I'm not even sure where the official rules end and where the house rules begin and a quick Google search didn't find anything for me either, but I think that's stupid (no +2 on a +2) and it runs counter to how the rest of the game is played (unless I'm also going off of other house rules, I'm not clear on what the "official" rules are).
So the main mechanic of the UNO is matching cards, whether it's by text/symbol, or by color. I can play a green 2 on a red 2, because the text/number/symbol matches. I can also play a blue 'Skip' on a yellow 'Skip' or a green 'Reverse' on a yellow 'Reverse' or I can match them up by color, the whole point is that you're matching things up because that's how the color cards work. The black cards Wild and Draw 4 work a little differently, that's understood (for the most part), those you can't play unless you have no other option.
Why then is it that the 'Draw 2' cards are given a special place, why even have color versions of those cards in the first place unless you're trying to confuse players? If they had wanted them to behave differently, they should've made them black-bordered and/or multi-colored like the Wild and Draw 4 cards, that would let people know, "Oh hey, these have different rules." Instead, they're made to look like all the other color cards and then the UNO Industrial Complex says, "No, you can't actually use these the same ways as every other card, you're an idiot for thinking that." The reason so many people "screw up" this rule is because they're playing the game consistently and they're applying the main mechanic as it should be applied.

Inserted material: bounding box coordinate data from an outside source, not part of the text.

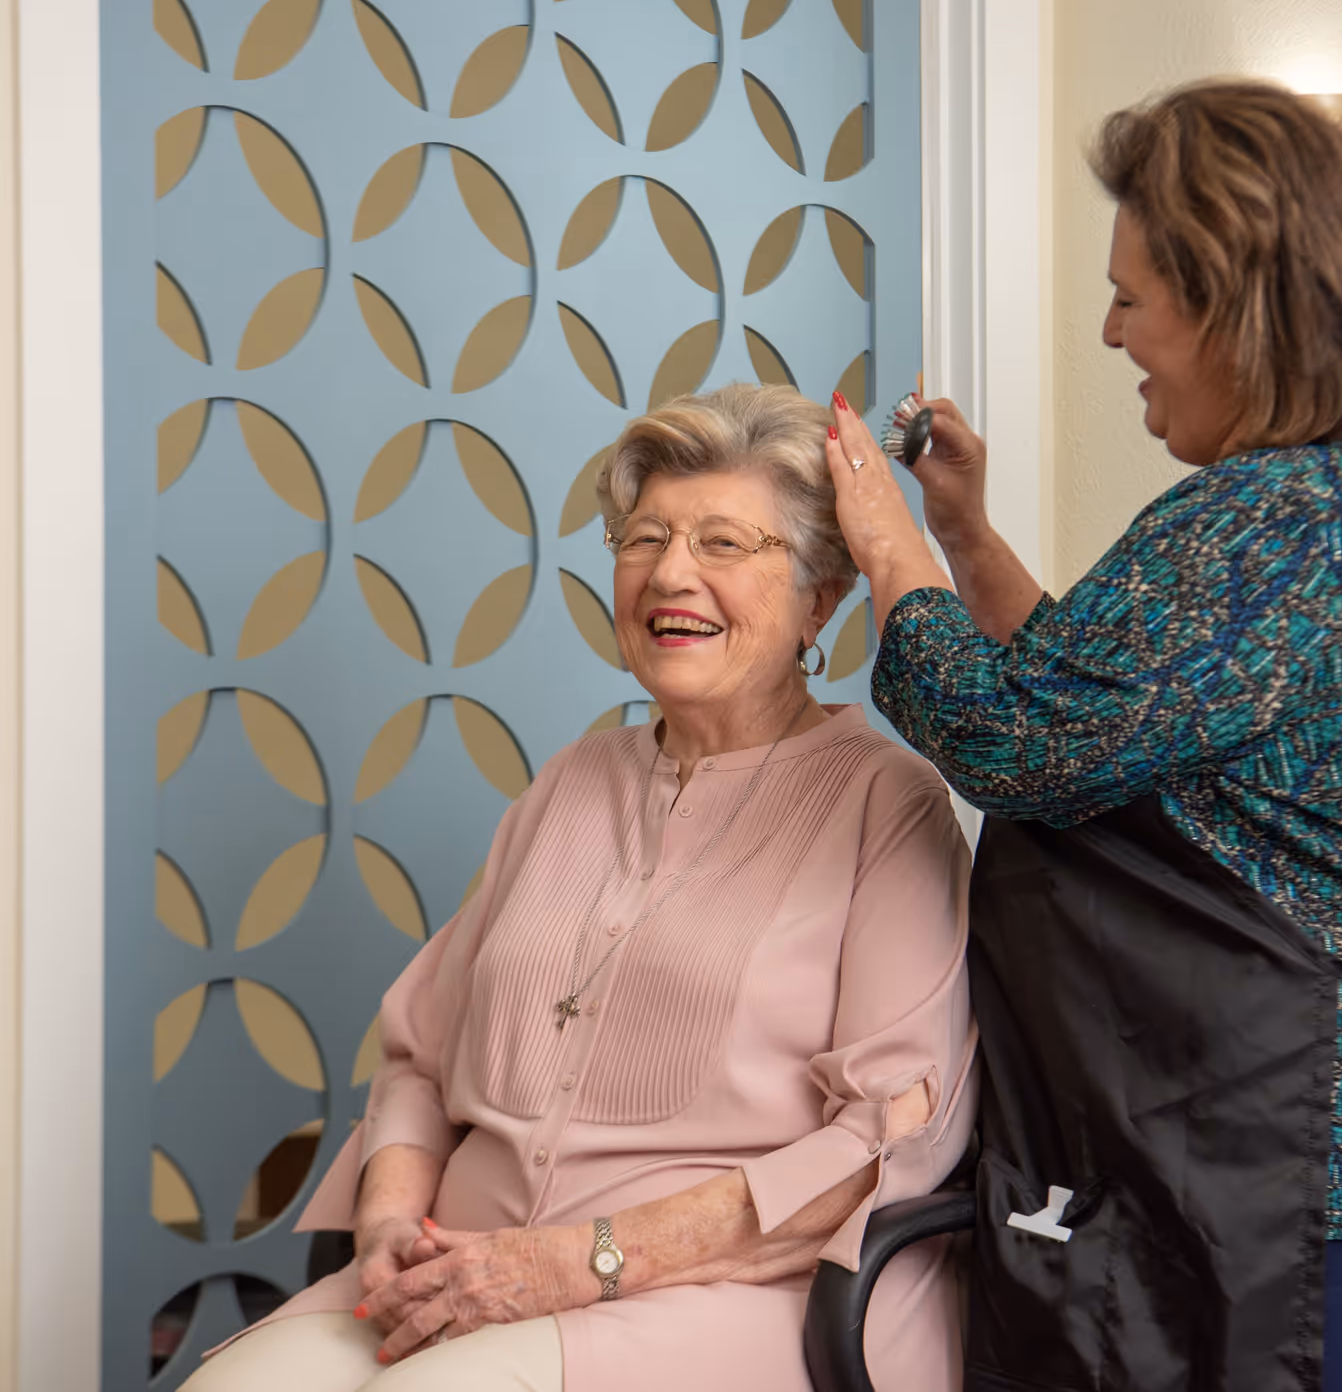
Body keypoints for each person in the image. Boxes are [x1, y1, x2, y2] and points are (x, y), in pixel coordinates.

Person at [824, 79, 1342, 1392]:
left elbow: (1020, 742)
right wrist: (965, 541)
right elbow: (1113, 707)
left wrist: (886, 554)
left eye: (1130, 295)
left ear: (1231, 302)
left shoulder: (1281, 516)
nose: (1113, 334)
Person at [186, 383, 977, 1392]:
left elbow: (887, 1136)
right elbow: (421, 1061)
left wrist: (578, 1260)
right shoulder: (571, 781)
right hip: (462, 1264)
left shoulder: (885, 801)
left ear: (818, 596)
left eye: (724, 544)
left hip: (720, 1301)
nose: (669, 574)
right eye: (644, 538)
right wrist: (386, 1226)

This is generally referring to the practice of allowing a player to play a +2 to avoid the penalty and stack it for the next player to draw 4 cards. That has never been part of the rules.
It is legal for player A to plays a +2, player B draws two (their turn getsskipped), player C plays a +2.
It doesn't allow the skipped person to play a 'Skip' card to avoid being skipped. It still stacks, but for the person after the skipped person. Part of 'Draw 2' and 'Wid Draw 4' is skipping the next player. 'Wild' cards do not skip the next player.
i played a game where we had a rule that skip cards could stack.
while being skipped, if you have a skip card, you could play it instead of being skipped. skipping your skip.
the next person would be skipped instead, continuing the cycle.
I brought an official Uno deck and it comes with blank Wild Cards where you can write in your own house rules. It also came with a 'Swap Cards' card that let's the holder take another player's cards.